The committee, however, will submit a final report on the second phase of tax exemptions withdrawal on Thursday (today).

The meeting of the committee was presided over by Finance Minister Ishaq Dar to give final touches to the budget proposals.

The exemptions granted through SROs currently stand at Rs483bn. In the first phase, Rs105bn exemptions were withdrawn in budget 2014-15 by the committee.

The meeting reviewed performance of the committee established last year on regularisation of concessionary regime by the FBR, an official statement said.

The committee had detailed discussion on proposed measures regarding second phase of the plan for regularisation of concessions and exemptions (SROs) during the fiscal year 2015-16.

“Regularisation in the second phase would also similarly benefit the national exchequer,” finance minister was informed.

Dar asked the committee to take up work on withdrawal and regularisation of SROs with care, keeping in view the government’s objective to eliminate culture of extending favours to the privileged few.

The exemptions will also include upward increase in tariff on certain products as well as change in schedules, said an official source privy to the meeting, adding that the SRO

exemptions alone to be withdrawn in the budget 2015-16 will be slightly over Rs110bn by taking into account certain sensitive sectors which needed protection.

There are areas, like free trade agreements or preferential trade agreements, where the government has given tariff concessions to trading partners.

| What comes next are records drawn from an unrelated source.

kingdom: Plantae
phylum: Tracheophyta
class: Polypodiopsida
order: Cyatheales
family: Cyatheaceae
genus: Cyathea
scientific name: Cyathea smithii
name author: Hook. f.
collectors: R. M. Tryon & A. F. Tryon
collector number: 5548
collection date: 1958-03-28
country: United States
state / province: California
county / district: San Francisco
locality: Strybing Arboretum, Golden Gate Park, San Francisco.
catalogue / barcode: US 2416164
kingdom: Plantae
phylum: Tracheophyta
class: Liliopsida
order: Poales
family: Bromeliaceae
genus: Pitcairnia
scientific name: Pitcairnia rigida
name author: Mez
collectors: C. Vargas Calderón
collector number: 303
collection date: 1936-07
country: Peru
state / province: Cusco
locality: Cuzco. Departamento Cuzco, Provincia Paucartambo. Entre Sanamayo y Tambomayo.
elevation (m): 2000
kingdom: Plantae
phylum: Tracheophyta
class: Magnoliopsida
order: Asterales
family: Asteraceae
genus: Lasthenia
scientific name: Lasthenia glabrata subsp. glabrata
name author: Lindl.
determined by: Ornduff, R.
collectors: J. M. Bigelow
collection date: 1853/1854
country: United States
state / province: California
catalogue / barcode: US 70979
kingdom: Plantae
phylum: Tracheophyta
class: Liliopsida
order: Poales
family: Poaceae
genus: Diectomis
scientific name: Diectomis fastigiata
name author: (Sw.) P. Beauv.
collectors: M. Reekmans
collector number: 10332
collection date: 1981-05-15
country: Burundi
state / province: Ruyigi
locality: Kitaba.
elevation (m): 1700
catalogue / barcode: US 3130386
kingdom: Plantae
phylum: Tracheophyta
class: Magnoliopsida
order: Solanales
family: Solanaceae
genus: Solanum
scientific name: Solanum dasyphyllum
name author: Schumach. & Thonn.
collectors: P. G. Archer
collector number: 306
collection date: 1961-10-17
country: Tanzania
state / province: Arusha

Now, this issue can only be resolved through review of the existing treaties.

The FBR has already conducted a study on tax exemptions envisaging details of sector specific exemptions granted under SROs.

The report reveals that yearly tax exemptions enjoyed by industrialists, feudal lords and companies now amount to a staggering Rs480bn — nearly two per cent of the country’s GDP.

Pakistan’s tax system had been riddled with distortive and discriminatory exemptions and concessions had been granted to vested groups over a long period.

In the second phase of the plan, the official said, all residual concessions/ exemptions either in the SROs or Schedules shall be withdrawn in the upcoming budget except socially sensitive concessions.